WHAT YOU ARE ASKED TO DO :: Your answer should repeat the listing in full, with no line missing or altered.
↓↓↓
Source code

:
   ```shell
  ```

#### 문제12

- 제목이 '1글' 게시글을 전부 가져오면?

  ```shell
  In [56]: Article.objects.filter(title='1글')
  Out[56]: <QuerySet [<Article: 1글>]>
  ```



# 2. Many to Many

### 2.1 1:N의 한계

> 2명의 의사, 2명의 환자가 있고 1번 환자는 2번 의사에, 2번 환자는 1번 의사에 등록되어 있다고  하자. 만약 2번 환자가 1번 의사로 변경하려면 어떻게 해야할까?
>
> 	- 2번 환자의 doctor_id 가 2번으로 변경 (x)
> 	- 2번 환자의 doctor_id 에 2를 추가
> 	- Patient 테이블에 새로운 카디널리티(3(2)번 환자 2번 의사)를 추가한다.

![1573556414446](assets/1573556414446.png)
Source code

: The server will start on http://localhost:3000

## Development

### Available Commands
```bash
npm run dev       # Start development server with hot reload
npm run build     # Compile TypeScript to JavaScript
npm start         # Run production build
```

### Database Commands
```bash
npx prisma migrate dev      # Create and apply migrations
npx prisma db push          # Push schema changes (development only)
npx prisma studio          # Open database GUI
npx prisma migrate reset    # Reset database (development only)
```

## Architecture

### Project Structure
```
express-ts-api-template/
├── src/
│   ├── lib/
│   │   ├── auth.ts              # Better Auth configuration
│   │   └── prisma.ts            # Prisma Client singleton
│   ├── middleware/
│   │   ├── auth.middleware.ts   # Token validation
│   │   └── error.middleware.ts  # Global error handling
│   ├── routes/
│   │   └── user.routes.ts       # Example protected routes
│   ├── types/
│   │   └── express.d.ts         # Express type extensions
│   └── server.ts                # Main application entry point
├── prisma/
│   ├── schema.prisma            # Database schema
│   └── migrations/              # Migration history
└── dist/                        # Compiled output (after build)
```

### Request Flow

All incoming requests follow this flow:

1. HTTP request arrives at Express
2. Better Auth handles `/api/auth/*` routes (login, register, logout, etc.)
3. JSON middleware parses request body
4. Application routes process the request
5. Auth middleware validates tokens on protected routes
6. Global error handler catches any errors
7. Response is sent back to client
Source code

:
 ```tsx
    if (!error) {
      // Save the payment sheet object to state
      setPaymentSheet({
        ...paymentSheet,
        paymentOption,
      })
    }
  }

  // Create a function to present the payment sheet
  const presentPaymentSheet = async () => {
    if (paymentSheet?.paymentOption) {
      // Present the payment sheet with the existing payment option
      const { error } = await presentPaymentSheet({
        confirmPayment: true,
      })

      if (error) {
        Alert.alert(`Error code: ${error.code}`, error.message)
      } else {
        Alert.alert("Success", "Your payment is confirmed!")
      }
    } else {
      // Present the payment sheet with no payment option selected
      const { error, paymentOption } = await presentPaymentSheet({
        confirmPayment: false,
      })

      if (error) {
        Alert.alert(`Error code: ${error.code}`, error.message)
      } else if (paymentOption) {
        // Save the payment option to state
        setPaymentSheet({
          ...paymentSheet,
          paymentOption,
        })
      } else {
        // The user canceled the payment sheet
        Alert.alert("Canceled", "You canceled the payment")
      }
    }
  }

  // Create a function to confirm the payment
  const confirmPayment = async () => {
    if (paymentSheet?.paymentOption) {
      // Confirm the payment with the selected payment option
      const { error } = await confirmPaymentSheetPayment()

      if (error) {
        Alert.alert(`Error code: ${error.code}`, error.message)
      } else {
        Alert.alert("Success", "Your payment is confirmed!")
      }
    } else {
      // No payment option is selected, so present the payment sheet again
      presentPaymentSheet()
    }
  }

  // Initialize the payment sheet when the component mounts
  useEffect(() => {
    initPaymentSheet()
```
↑↑↑
OUTPUT OF THE EXERCISE ::
Source code

:
   ```shell
  ```

#### 문제12

- 제목이 '1글' 게시글을 전부 가져오면?

  ```shell
  In [56]: Article.objects.filter(title='1글')
  Out[56]: <QuerySet [<Article: 1글>]>
  ```



# 2. Many to Many

### 2.1 1:N의 한계

> 2명의 의사, 2명의 환자가 있고 1번 환자는 2번 의사에, 2번 환자는 1번 의사에 등록되어 있다고  하자. 만약 2번 환자가 1번 의사로 변경하려면 어떻게 해야할까?
>
> 	- 2번 환자의 doctor_id 가 2번으로 변경 (x)
> 	- 2번 환자의 doctor_id 에 2를 추가
> 	- Patient 테이블에 새로운 카디널리티(3(2)번 환자 2번 의사)를 추가한다.

![1573556414446](assets/1573556414446.png)
Source code

: The server will start on http://localhost:3000

## Development

### Available Commands
```bash
npm run dev       # Start development server with hot reload
npm run build     # Compile TypeScript to JavaScript
npm start         # Run production build
```

### Database Commands
```bash
npx prisma migrate dev      # Create and apply migrations
npx prisma db push          # Push schema changes (development only)
npx prisma studio          # Open database GUI
npx prisma migrate reset    # Reset database (development only)
```

## Architecture

### Project Structure
```
express-ts-api-template/
├── src/
│   ├── lib/
│   │   ├── auth.ts              # Better Auth configuration
│   │   └── prisma.ts            # Prisma Client singleton
│   ├── middleware/
│   │   ├── auth.middleware.ts   # Token validation
│   │   └── error.middleware.ts  # Global error handling
│   ├── routes/
│   │   └── user.routes.ts       # Example protected routes
│   ├── types/
│   │   └── express.d.ts         # Express type extensions
│   └── server.ts                # Main application entry point
├── prisma/
│   ├── schema.prisma            # Database schema
│   └── migrations/              # Migration history
└── dist/                        # Compiled output (after build)
```

### Request Flow

All incoming requests follow this flow:

1. HTTP request arrives at Express
2. Better Auth handles `/api/auth/*` routes (login, register, logout, etc.)
3. JSON middleware parses request body
4. Application routes process the request
5. Auth middleware validates tokens on protected routes
6. Global error handler catches any errors
7. Response is sent back to client
Source code

:
 ```tsx
    if (!error) {
      // Save the payment sheet object to state
      setPaymentSheet({
        ...paymentSheet,
        paymentOption,
      })
    }
  }

  // Create a function to present the payment sheet
  const presentPaymentSheet = async () => {
    if (paymentSheet?.paymentOption) {
      // Present the payment sheet with the existing payment option
      const { error } = await presentPaymentSheet({
        confirmPayment: true,
      })

      if (error) {
        Alert.alert(`Error code: ${error.code}`, error.message)
      } else {
        Alert.alert("Success", "Your payment is confirmed!")
      }
    } else {
      // Present the payment sheet with no payment option selected
      const { error, paymentOption } = await presentPaymentSheet({
        confirmPayment: false,
      })

      if (error) {
        Alert.alert(`Error code: ${error.code}`, error.message)
      } else if (paymentOption) {
        // Save the payment option to state
        setPaymentSheet({
          ...paymentSheet,
          paymentOption,
        })
      } else {
        // The user canceled the payment sheet
        Alert.alert("Canceled", "You canceled the payment")
      }
    }
  }

  // Create a function to confirm the payment
  const confirmPayment = async () => {
    if (paymentSheet?.paymentOption) {
      // Confirm the payment with the selected payment option
      const { error } = await confirmPaymentSheetPayment()

      if (error) {
        Alert.alert(`Error code: ${error.code}`, error.message)
      } else {
        Alert.alert("Success", "Your payment is confirmed!")
      }
    } else {
      // No payment option is selected, so present the payment sheet again
      presentPaymentSheet()
    }
  }

  // Initialize the payment sheet when the component mounts
  useEffect(() => {
    initPaymentSheet()
```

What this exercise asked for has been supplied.